Le gène EDAR, mentionné plus haut, illustre bien ce phénomène. Certaines variantes de ce gène, plus fréquentes dans les populations est-asiatiques, sont associées à des cheveux plus épais mais à une pilosité faciale réduite. L’épaisseur des cheveux et la densité de la barbe ne sont pas corrélées : on peut avoir des cheveux très denses et un visage quasiment glabre.
Ces variations s’expliquent par des pressions de sélection différentes au fil des millénaires. Les retours varient sur ce point parmi les chercheurs, certains privilégiant la sélection sexuelle, d’autres des facteurs climatiques ou sociaux. Ce qui est établi, c’est que l’absence de barbe n’indique aucun déficit hormonal dans la grande majorité des cas.
Âge, santé et facteurs qui retardent la pousse de barbe
La génétique pose le cadre, mais le calendrier de la barbe varie considérablement d’un homme à l’autre.
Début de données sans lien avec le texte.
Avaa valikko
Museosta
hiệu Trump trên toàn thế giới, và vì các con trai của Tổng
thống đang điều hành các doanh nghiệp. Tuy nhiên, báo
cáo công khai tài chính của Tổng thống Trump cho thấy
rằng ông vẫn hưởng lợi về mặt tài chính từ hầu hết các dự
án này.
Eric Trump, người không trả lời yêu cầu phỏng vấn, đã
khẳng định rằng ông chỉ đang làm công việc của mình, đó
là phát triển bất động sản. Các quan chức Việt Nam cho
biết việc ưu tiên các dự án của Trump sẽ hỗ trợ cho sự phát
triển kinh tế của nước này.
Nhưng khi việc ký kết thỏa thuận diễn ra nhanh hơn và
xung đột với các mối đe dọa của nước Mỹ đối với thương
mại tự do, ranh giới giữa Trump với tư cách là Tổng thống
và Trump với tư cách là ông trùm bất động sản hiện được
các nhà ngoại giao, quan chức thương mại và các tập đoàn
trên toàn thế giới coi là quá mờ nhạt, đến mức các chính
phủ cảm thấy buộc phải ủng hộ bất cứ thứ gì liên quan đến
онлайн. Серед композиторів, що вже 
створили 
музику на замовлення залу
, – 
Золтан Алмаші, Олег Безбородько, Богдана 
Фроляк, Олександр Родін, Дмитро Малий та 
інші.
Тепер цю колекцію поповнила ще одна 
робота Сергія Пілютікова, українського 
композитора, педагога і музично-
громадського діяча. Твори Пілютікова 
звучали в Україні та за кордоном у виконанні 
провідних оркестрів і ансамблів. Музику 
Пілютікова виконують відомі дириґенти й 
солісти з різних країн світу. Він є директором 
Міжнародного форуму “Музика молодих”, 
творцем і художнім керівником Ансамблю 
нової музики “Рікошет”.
Certains atteignent leur densité maximale de barbe avant 20 ans, d’autres continuent à voir de nouveaux poils terminaux apparaître jusqu’à la trentaine.
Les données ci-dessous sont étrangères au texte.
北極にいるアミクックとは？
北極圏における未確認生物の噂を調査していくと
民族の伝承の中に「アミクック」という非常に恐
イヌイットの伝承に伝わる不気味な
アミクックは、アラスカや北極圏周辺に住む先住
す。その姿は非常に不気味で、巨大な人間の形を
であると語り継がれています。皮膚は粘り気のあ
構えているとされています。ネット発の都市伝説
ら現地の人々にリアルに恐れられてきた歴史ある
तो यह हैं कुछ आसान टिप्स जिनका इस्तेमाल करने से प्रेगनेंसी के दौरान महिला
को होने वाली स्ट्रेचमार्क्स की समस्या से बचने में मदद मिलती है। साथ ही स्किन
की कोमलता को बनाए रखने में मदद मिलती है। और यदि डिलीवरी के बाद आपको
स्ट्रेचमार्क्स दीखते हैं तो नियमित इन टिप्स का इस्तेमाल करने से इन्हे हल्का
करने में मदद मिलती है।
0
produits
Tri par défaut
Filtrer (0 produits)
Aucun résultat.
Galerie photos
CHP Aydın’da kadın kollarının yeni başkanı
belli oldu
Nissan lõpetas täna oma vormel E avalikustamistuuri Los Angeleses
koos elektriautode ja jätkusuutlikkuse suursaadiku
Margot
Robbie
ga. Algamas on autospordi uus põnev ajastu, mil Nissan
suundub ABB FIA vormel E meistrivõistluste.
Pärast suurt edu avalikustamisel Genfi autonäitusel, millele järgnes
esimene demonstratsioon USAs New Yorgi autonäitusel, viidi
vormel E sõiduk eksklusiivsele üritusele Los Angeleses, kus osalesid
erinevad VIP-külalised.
Plusieurs facteurs non génétiques peuvent retarder ou limiter la pousse :
- Un stress chronique perturbe l’axe hormonal et peut ralentir la conversion des follicules en poils terminaux.
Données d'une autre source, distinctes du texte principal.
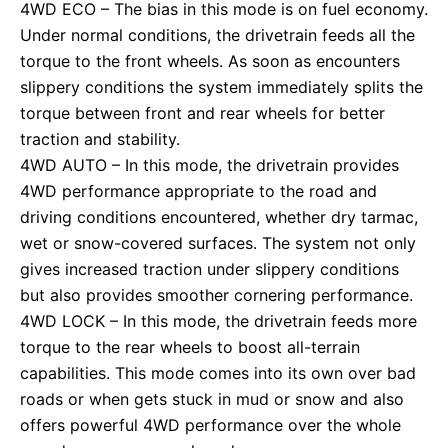
4WD ECO – The bias in this mode is on fuel economy.
Under normal conditions, the drivetrain feeds all the
torque to the front wheels. As soon as encounters
slippery conditions the system immediately splits the
torque between front and rear wheels for better
traction and stability.
4WD AUTO – In this mode, the drivetrain provides
4WD performance appropriate to the road and
driving conditions encountered, whether dry tarmac,
wet or snow-covered surfaces. The system not only
gives increased traction under slippery conditions
but also provides smoother cornering performance.
4WD LOCK – In this mode, the drivetrain feeds more
torque to the rear wheels to boost all-terrain
capabilities. This mode comes into its own over bad
roads or when gets stuck in mud or snow and also
offers powerful 4WD performance over the whole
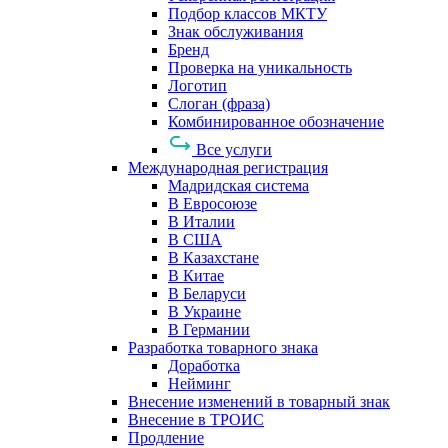
Подбор классов МКТУ
Знак обслуживания
Бренд
Проверка на уникальность
Логотип
Слоган (фраза)
Комбинированное обозначение
Все услуги
Международная регистрация
Мадридская система
В Евросоюзе
В Италии
В США
В Казахстане
В Китае
В Беларуси
В Украине
В Германии
Разработка товарного знака
Доработка
Нейминг
Внесение изменений в товарный знак
Внесение в ТРОИС
Продление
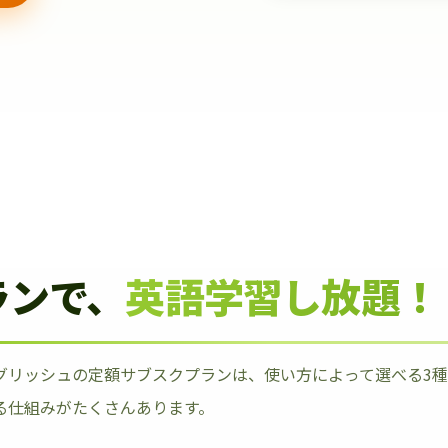
ランで、
英語学習し放題！
グリッシュの定額サブスクプランは、使い方によって選べる3
る仕組みがたくさんあります。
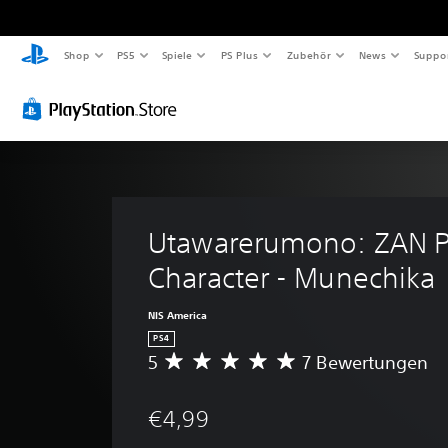
Shop
PS5
Spiele
PS Plus
Zubehör
News
Suppo
Utawarerumono: ZAN P
Character - Munechika
NIS America
PS4
5
7 Bewertungen
D
u
r
€4,99
c
h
- Des carences nutritionnelles (zinc, biotine, fer) affectent la qualité du poil sans nécessairement modifier le taux de testostérone.
- Certains troubles endocriniens, comme un hypogonadisme, réduisent effectivement la production de testostérone et donc de DHT. Ces cas restent minoritaires et relèvent d’un diagnostic médical.
- L’hypothyroïdie peut aussi ralentir la croissance pileuse de manière globale, barbe comprise.
On entend souvent que se raser stimule la repousse. C’est faux. Le rasage coupe le poil à la surface de la peau sans modifier le follicule ni son activité. Un poil rasé paraît plus épais parce que sa pointe est coupée net, mais sa densité et sa vitesse de croissance restent identiques.

Pour un homme de moins de 25 ans avec une barbe clairsemée, la patience reste la première recommandation concrète. Les follicules faciaux peuvent mettre plusieurs années après la puberté pour atteindre leur plein potentiel de conversion. Passer à des solutions médicamenteuses comme le minoxidil topique avant d’avoir laissé le temps au développement naturel revient à traiter un problème qui n’en est peut-être pas un.
La pilosité faciale est avant tout une affaire de patrimoine génétique, de sensibilité locale des récepteurs et de temps. Un visage sans barbe à 22 ans ne préjuge en rien de ce qu’il sera à 30 ans, ni de l’état de santé général.